** Given records follows **

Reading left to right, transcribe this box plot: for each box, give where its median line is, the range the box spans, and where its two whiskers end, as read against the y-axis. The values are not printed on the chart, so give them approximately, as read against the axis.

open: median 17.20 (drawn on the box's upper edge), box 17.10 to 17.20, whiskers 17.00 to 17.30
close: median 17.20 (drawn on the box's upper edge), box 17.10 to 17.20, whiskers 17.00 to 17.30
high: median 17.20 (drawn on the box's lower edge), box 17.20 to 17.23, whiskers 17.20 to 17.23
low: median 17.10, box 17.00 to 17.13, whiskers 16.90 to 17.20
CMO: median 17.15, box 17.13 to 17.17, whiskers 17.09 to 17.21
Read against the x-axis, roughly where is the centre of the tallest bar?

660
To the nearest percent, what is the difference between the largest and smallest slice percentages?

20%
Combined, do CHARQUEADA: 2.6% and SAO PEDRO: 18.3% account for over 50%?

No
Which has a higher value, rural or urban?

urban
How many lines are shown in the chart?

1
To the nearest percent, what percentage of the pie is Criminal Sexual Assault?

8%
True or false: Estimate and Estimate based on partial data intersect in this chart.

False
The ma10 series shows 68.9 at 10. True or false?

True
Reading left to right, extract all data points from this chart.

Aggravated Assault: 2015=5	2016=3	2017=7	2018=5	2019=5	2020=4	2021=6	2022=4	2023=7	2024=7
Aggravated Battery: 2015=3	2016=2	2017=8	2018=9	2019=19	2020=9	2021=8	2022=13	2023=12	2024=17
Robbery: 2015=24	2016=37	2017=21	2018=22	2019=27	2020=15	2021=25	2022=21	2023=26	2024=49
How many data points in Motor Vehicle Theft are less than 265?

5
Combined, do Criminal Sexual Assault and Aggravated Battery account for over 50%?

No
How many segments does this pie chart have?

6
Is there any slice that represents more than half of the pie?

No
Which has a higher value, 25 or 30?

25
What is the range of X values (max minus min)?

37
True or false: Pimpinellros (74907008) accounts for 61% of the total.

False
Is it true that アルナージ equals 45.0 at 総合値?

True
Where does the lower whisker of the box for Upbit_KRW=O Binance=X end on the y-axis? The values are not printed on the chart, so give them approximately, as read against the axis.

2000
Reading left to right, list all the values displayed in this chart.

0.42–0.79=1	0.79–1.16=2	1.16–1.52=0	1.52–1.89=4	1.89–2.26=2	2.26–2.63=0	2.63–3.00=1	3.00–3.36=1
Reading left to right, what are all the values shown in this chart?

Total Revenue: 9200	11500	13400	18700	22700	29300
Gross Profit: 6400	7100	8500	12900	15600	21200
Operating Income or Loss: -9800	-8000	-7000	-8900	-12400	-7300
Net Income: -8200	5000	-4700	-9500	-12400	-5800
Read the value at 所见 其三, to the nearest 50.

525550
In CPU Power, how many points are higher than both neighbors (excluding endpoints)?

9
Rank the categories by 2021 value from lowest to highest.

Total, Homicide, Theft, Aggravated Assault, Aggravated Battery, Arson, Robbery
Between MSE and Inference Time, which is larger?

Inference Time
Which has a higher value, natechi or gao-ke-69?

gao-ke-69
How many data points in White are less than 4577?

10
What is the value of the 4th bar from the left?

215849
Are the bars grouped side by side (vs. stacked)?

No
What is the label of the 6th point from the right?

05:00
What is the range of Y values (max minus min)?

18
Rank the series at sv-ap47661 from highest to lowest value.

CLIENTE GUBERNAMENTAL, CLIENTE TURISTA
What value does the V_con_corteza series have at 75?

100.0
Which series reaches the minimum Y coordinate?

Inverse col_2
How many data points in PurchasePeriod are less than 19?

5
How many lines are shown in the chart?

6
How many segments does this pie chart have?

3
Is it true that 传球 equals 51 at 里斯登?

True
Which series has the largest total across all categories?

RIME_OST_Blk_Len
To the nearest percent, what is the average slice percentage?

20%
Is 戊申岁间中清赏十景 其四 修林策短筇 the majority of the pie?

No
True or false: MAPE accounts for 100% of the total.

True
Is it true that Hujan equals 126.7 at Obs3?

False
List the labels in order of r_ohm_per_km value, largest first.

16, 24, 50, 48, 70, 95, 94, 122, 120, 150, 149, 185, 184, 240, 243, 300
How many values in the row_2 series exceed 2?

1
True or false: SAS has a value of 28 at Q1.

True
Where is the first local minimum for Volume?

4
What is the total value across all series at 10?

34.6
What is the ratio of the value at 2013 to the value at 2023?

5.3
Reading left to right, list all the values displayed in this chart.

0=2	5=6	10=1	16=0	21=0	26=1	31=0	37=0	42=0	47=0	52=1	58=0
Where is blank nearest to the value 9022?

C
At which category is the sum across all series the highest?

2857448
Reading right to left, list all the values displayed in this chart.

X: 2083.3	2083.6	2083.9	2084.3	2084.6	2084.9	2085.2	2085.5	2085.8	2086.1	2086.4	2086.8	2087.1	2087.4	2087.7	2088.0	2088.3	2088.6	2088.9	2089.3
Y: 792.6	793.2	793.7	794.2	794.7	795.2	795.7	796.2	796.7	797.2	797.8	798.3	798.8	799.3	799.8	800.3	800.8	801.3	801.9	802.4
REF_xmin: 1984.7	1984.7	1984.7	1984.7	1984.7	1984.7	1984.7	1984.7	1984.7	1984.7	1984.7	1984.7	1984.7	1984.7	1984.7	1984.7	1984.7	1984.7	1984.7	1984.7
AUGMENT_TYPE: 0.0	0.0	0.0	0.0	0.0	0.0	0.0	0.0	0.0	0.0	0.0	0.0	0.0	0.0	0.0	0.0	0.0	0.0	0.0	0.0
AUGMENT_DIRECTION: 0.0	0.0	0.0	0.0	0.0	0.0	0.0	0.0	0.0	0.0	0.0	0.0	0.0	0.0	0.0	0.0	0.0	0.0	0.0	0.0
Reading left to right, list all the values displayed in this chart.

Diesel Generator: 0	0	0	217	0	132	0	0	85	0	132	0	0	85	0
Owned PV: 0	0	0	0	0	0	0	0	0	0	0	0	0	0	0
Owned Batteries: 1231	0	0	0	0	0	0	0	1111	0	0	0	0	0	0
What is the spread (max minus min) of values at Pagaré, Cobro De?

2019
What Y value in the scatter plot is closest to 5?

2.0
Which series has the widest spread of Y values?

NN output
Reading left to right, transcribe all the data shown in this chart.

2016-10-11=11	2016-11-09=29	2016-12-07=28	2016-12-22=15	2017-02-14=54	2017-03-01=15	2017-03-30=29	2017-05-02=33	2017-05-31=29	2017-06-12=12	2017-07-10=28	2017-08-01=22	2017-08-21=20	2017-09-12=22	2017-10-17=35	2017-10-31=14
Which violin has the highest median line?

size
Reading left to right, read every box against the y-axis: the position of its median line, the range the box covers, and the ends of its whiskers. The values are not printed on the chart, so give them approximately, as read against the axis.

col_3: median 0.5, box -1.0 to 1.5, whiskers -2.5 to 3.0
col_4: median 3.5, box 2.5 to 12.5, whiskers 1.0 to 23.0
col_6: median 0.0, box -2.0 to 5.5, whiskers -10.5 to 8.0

** End of Given records **

What the exercise asks:
Reproduce the material word for word, starting at the line that contains "col_3: median 0.5, box" and ending at the final line of the material.

Worked solution:
col_3: median 0.5, box -1.0 to 1.5, whiskers -2.5 to 3.0
col_4: median 3.5, box 2.5 to 12.5, whiskers 1.0 to 23.0
col_6: median 0.0, box -2.0 to 5.5, whiskers -10.5 to 8.0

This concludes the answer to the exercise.